Figure 1a) Three sides construction view of the surfboard to define the basic configurations like width, thickness, length, and rocker.

We use the commercial software package STAR-CCM+ (Siemens) with the finite volume method to solve the unsteady incompressible Navier-Stokes equations for the flow motion around the surfboard-fin-system. The surfboard is placed on the free surface of the Eulerian multiphase inserted into a three-dimensional rectangular fluid volume. Because of the complexity of the surfer-surfboard-system in interaction with the fluid flow and therefore the high mesh resolution around the board and the size of the simulation region to enable a natural surf motion, the use of high-performance computing (HPC) systems is inevitable. Therefore, five to seven computer nodes of RRZE’s cluster are used to perform the simulations in this study.

Results

Figure 1b) Three-dimensional geometry model of a 6’8’’ surfboard like it is placed on the free surface within STAR-CCM+.

To reach the previously described aim of objective parameters for categorizing the surfboard-fin-systems characteristics, we will investigate the following forces and moments:

• Lift and drag of the fins
• Buoyancy and drag of the surfboard
• Yaw-, roll and pitch moments produced by the surfer-surfboard-system

We suppose that appraisal factors for the stability and maneuverability of the surfboard are the moments that are acting on the surfer-surfboard-system. The moments that arise simultaneously are strongly dependent on the lift and drag forces of the fins and the buoyancy and drag of the surfboard.

Outreach

The project is only running since January 2019.

Cooperation

• Prof. Dr. med. Rolf Janka – Department of Radiology at the University Hospital Erlangen: Responsible for the CT Scans of the surfboard and the fins.
• Dr. Roberto Grosso – Computer Graphics Group at the Friedrich-Alexander University Erlangen-Nürnberg (FAU): Responsible for the segmentation and post-processing of the CT data.
• Jerry O’Keefe – Soul Stix Surfboards San Clemente, CA (USA): Provides the surfboard CAD data and shaped the 6’8’’ surfboard.
• Tom O’Keefe – Daum Tooling Inc. San Clemente, CA (USA): Provides fin CAD data and supports us in the discussion of the simulation results.
• Prof. Dr.-Ing. Stefan Becker – Institute of Process Machinery and Systems Engineering at the Friedrich-Alexander University Erlangen-Nürnberg (FAU): Support in fluid mechanics.

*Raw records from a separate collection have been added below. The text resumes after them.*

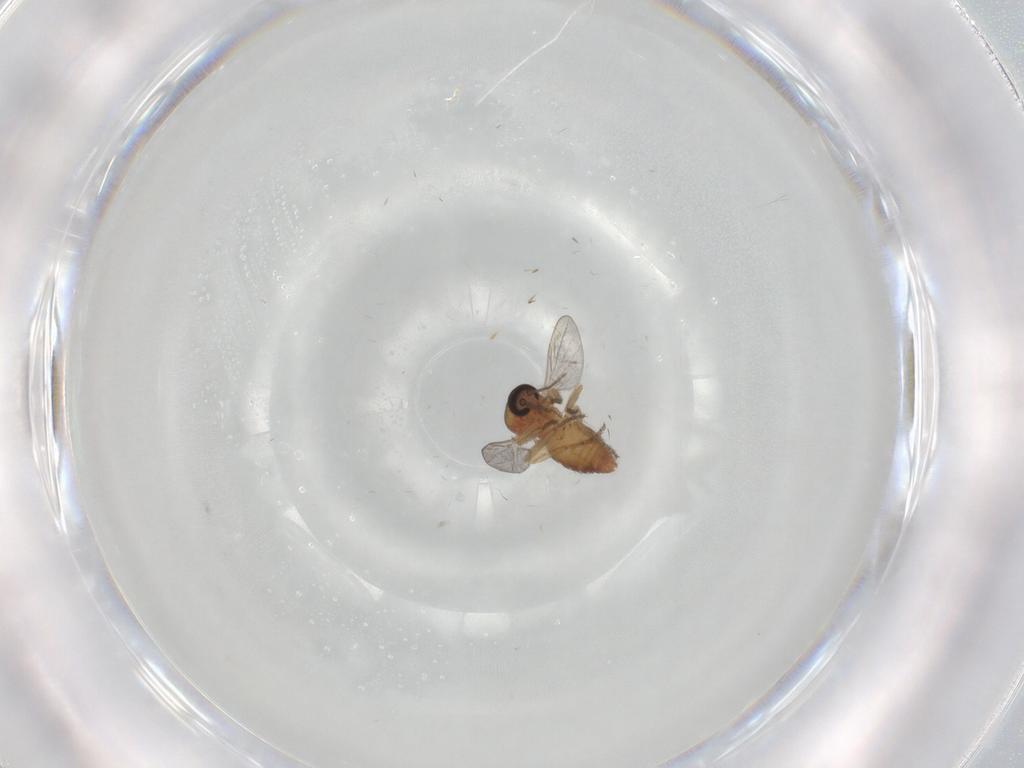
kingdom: Animalia
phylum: Arthropoda
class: Insecta
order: Diptera
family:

Researcher’s Bio and Affiliation

Bernhard Jakubaß obtained his Master degree in Medical Engineering at the Friedrich-Alexander University Erlangen-Nürnberg (FAU) from Prof. Dr.-Ing. Michael Döllinger (Head of research) at the division of Phoniatrics and Pediatric Audiology at the Department of Otorhinolaryngology, Head and Neck Surgery of University Hospital Erlangen and Medical Faculty of FAU and is currently a PhD student and scientific assistant under the supervision of PD Dr.-Ing. Stefan Kniesburges and Prof. Dr.-Ing. Michael Döllinger.

Sebastian Falk obtained his Master degree in Mechanical Engineering at the Friedrich-Alexander University Erlangen-Nürnberg (FAU) and is currently a PhD student and scientific assistant under the supervision of PD Dr.-Ing. Stefan Kniesburges and Prof. Dr.-Ing. Michael Döllinger (Head of research) at the division of Phoniatrics and Pediatric Audiology at the Department of Otorhinolaryngology, Head and Neck Surgery of University Hospital Erlangen and Medical Faculty of FAU.